All of this leaves Hope not Hate's core purpose - fighting racism and fascism - looking rather neglected. Where is the condemnation of Bennett and UAFs pitiful excuses for Adebolajo's presence at the Harrow protest? Back in 2009, nobody knew what Adebolajo would go on to do, but with the benefit of hindsight it is clear that he was an extremist with a future no less notorious than Anders Breivik, even if the number he left dead was smaller. Speaking against Breivik in an article in the Guardian last September, Lowles said, "Sadly, there are many others at large who share his warped ideology. Seventeen people in the UK....have been imprisoned in recent years for terrorist-related offences": the words I have removed and replaced with '....' were 'with far right views'. With those four words removed, it applies as much to UAF as it does to the EDL and the BNP.

But if Hope not Hate can launch an investigation into links between the far right and Anders Breivik and display its results as symptomatic of the approval of the former for the latter, why does the far left not also warrant a similar investigation? With Al Muhajiroun ostensibly a target for Hope not Hate, where is the investigation into the links between the boot boys of the UAF and Anjem Choudhary and Michael Adebojalo?

I will not win many friends in the EDL and BNP by suggesting that such sloppy thinking would not have been a part of Hope not Hate's approach under the Gables' stewardship, but it remains true.

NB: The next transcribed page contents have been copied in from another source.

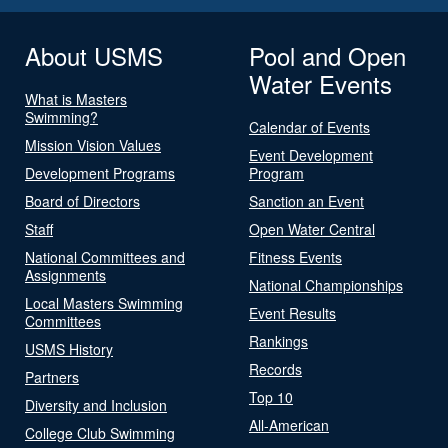
About USMS
Pool and Open
Water Events
What is Masters
Swimming?
Calendar of Events
Mission Vision Values
Event Development
Development Programs
Program
Board of Directors
Sanction an Event
Staff
Open Water Central
National Committees and
Fitness Events
Assignments
National Championships
Local Masters Swimming
Event Results
Committees
Rankings
USMS History
Records
Partners
Top 10
Diversity and Inclusion
All-American
College Club Swimming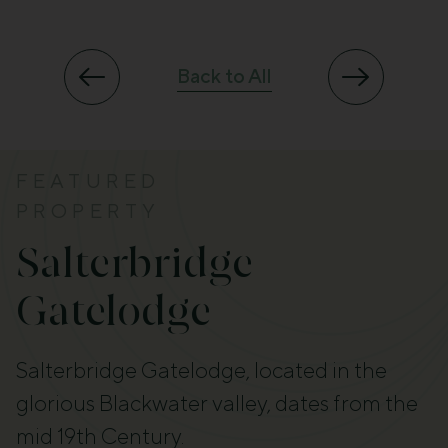
Back to All
FEATURED
PROPERTY
Salterbridge
Gatelodge
Salterbridge Gatelodge, located in the
glorious Blackwater valley, dates from the
mid 19th Century.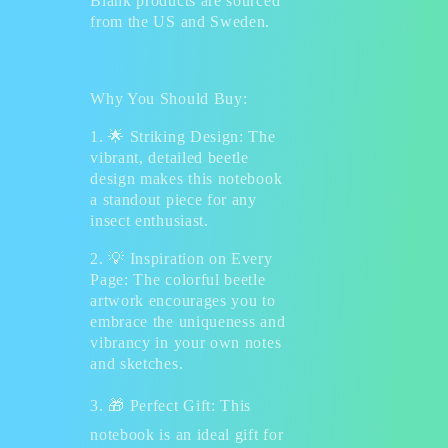
Blank products are sourced
from the US and Sweden.
Why You Should Buy:
1.
🌟
Striking Design: The
vibrant, detailed beetle
design makes this notebook
a standout piece for any
insect enthusiast.
2.
💡
Inspiration on Every
Page: The colorful beetle
artwork encourages you to
embrace the uniqueness and
vibrancy in your own notes
and sketches.
3.
🎁
Perfect Gift: This
notebook is an ideal gift for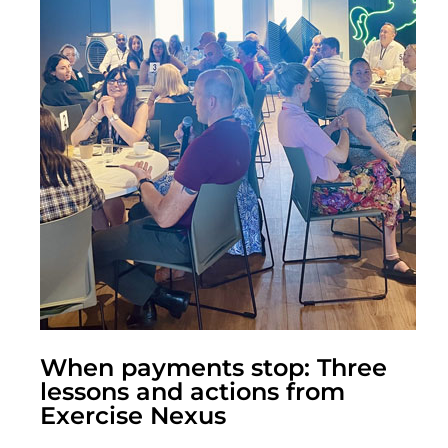
When payments stop: Three
lessons and actions from
Exercise Nexus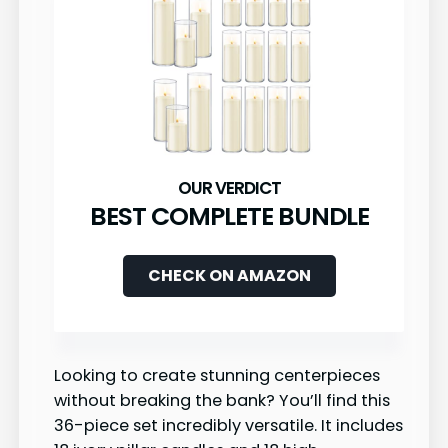
BEST COMPLETE BUNDLE
CHECK ON AMAZON
Looking to create stunning centerpieces
without breaking the bank? You’ll find this
36-piece set incredibly versatile. It includes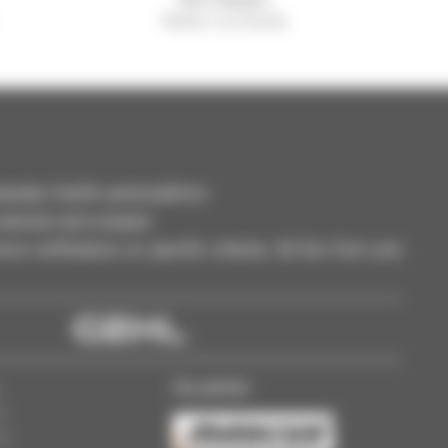
Manitou worldwide
dler, forklift, aerial platform
selection and compare.
ve notifications on specific criterias. All this from your
Our partner
s
ss
gs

Lowles very much takes the view that 'if God is with us, who can be against us', and feels that however fascist the far left becomes, and whatever terrorist organisations it mixes with, the righteousness of his cause outweighs any concerns.

This may have been true were he not simultaneously attempting to make Hope not Hate less a tool to be used against racism, and more a tool to be used against what he perceives to be the political right.
Part of the problem for Lowles is the continued presence at the top of the UAF of such noted Labour Party activists as Ken Livingstone, Diane Abbott and Glyn Ford. Despite UAF being effectively an SWP front organisation, such high profile Labour politicians at its top table - even if they are without meaningful power - makes an attack or even an investigation into UAF politically unpalatable for Lowles. To brand the UAF as fascist would be to brand sections of the Labour Party fascist as well, and that is counter to Lowles purpose as he seeks to align Hope not Hate ever more closely with the Labour Party.

Whether such hypocritical evasions are tenable remains to be seen. Certainly the poor attendance to date at his anti-UKIP meetings have lead to the rebranding discussed yesterday: better to climb on the Woolwich bandwagon and hope nobody notices the tolerance shown by the hard left to Al Mujahiroun in the past. We can not believe that the majority of Hope not Hate support will put up with such hypocrisy for long.